The Liminal Compass

I turned 40, officially. I look back and I see a life well lived. I look at pictures and I see a happy face, contentment. The difficulties aren’t there. The camera, the moments we choose to document, seemingly curated as if we don’t want to remember the hard-won lessons that got us to where we are. And the truth is I know the bad stuff happened, but I can’t feel it anymore. I can sense it in my actions and my reactions, but the worst of it simply isn’t at the forefront any longer.

The last decade was colored by severe invisible illness and chronic pain. Dismissed by doctors, flitting from country to country searching for the optimal climate and the right medical team.

At the most difficult moment, I came to Greece, back to the homeland. The dream so many diaspora have, I got to realize. And in a desperate attempt to find healing, I found myself. I healed in the land of my ancestors, where I became who I am now, and where I found a diagnosis, care, new friends, and re-connection to the people to whom I’ve said I belonged for so long.

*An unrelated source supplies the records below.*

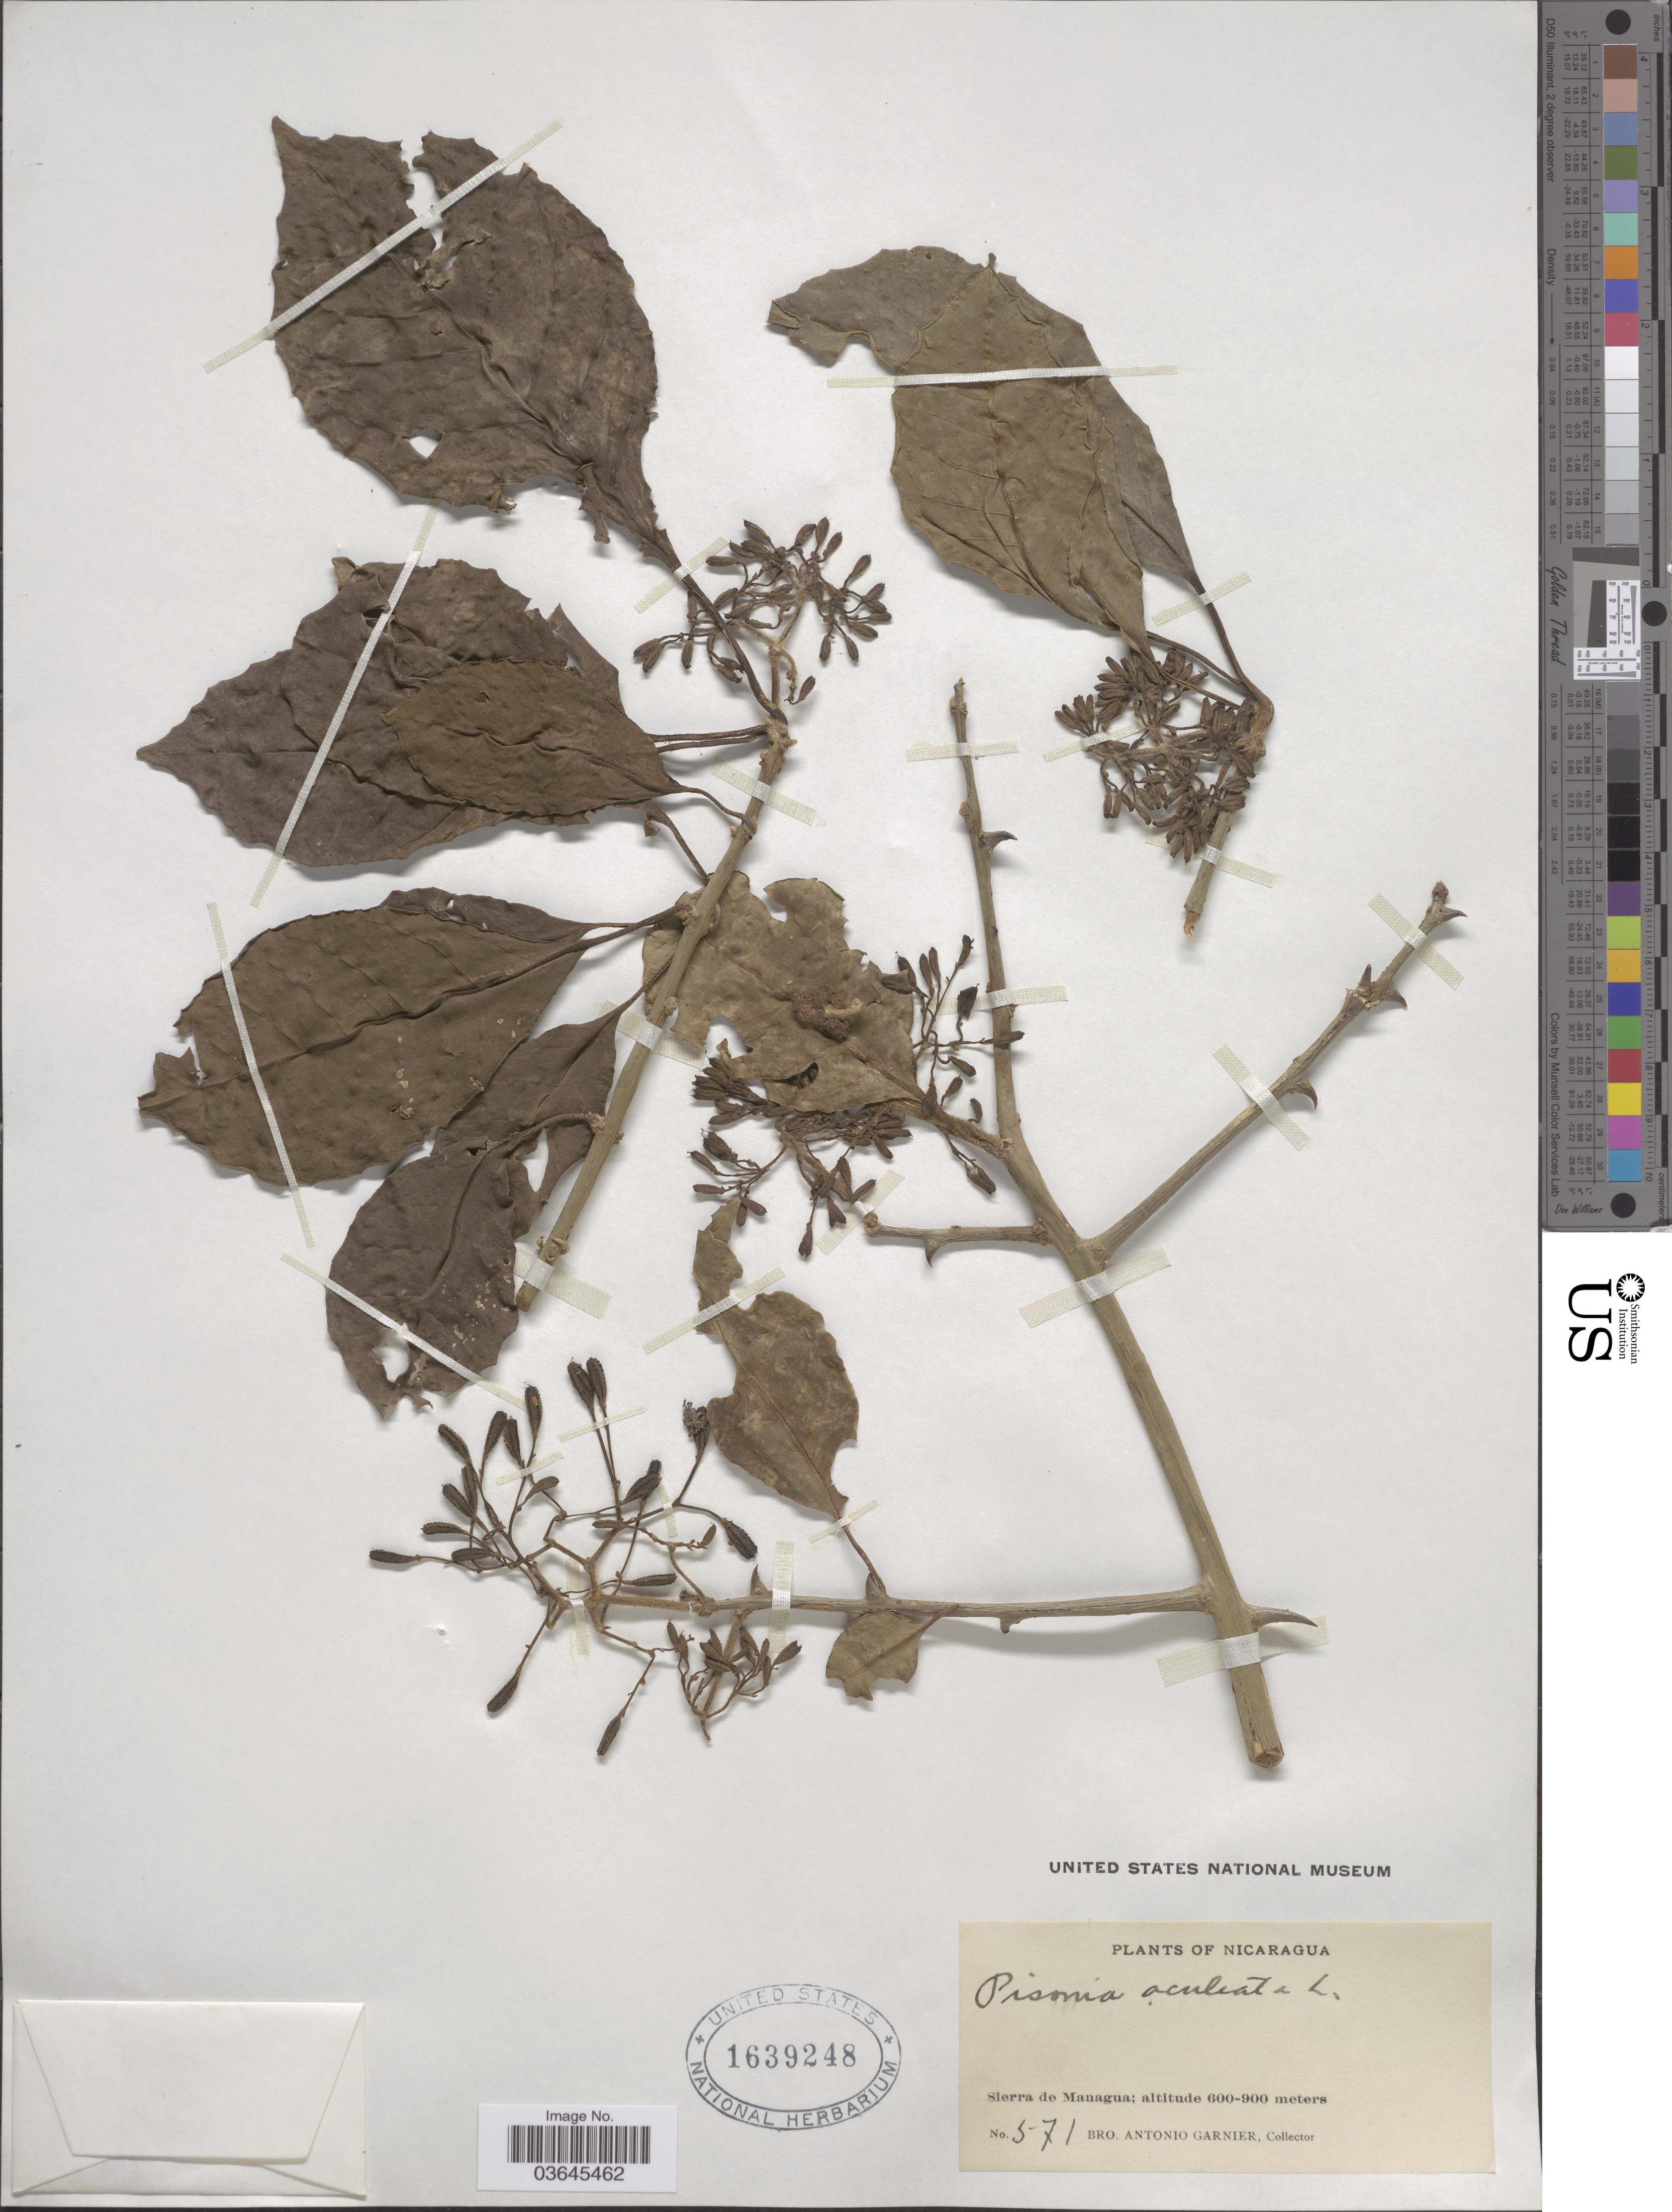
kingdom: Plantae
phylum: Tracheophyta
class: Magnoliopsida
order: Caryophyllales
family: Nyctaginaceae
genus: Pisonia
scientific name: Pisonia aculeata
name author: L.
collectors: Bro. A. Garnier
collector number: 571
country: Nicaragua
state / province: Managua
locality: Sierra de Managua.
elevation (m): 600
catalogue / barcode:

I learned that it isn’t like the Greek-American family I grew up in. It has its own rules, its own norms. I found that I could not relate fully to my Greek peers, that somehow my common sociocultural references were often more relatable to those of my British partner than my Greek family and friends.

And yet in that otherness of immigration and repatriation in the last decade, I also found myself. Reconnected to who I am, my diaspora community (and how it functioned), and what truly connects me to my ancestors.

I feel at home here. I do. There are parts of me that long for California, parts that long for travel, for moving again to a new place, because I am diaspora. I am from an in-between space, and as much as I want to assimilate to where I grew up, where my heritage is from, or where I live, I am always from elsewhere. As much as I want to just be normal, nine-to-five and neurotypical, I am not.

I’m still not certain how I survived the trials and tribulations of my 30s. I am not sure where I found the strength to enjoy those years I was bed bound and incapable of functioning. I experienced pain so severe it broke me and changed my understanding of human endurance for suffering. I don’t know how I persevered through endless doctors and unanswered questions. But I did. I fought for the life I get to live now.

I found faith in myself, in family and friends, and in my partner who supported me through the most terrifying years of my life. Through all of it, I learned and loved myself fully and wholly enough to break out of the terror, the trauma and the pain. I found the strength to move forward. Resilience helped me smile, laugh and find joy regardless of how difficult things got.

My name is Maria. And I’m from the in-between. I am liminal because the boxes created by society don’t fit the diasporic, third-culture, neurodiverse, invisible illness reality that I experience.

The Liminal Compass is my reflection on what it’s like to not quite fit. This space is about navigating liminality across culture, health and neurotype.

All things considered, I think I’m doing alright. How about you?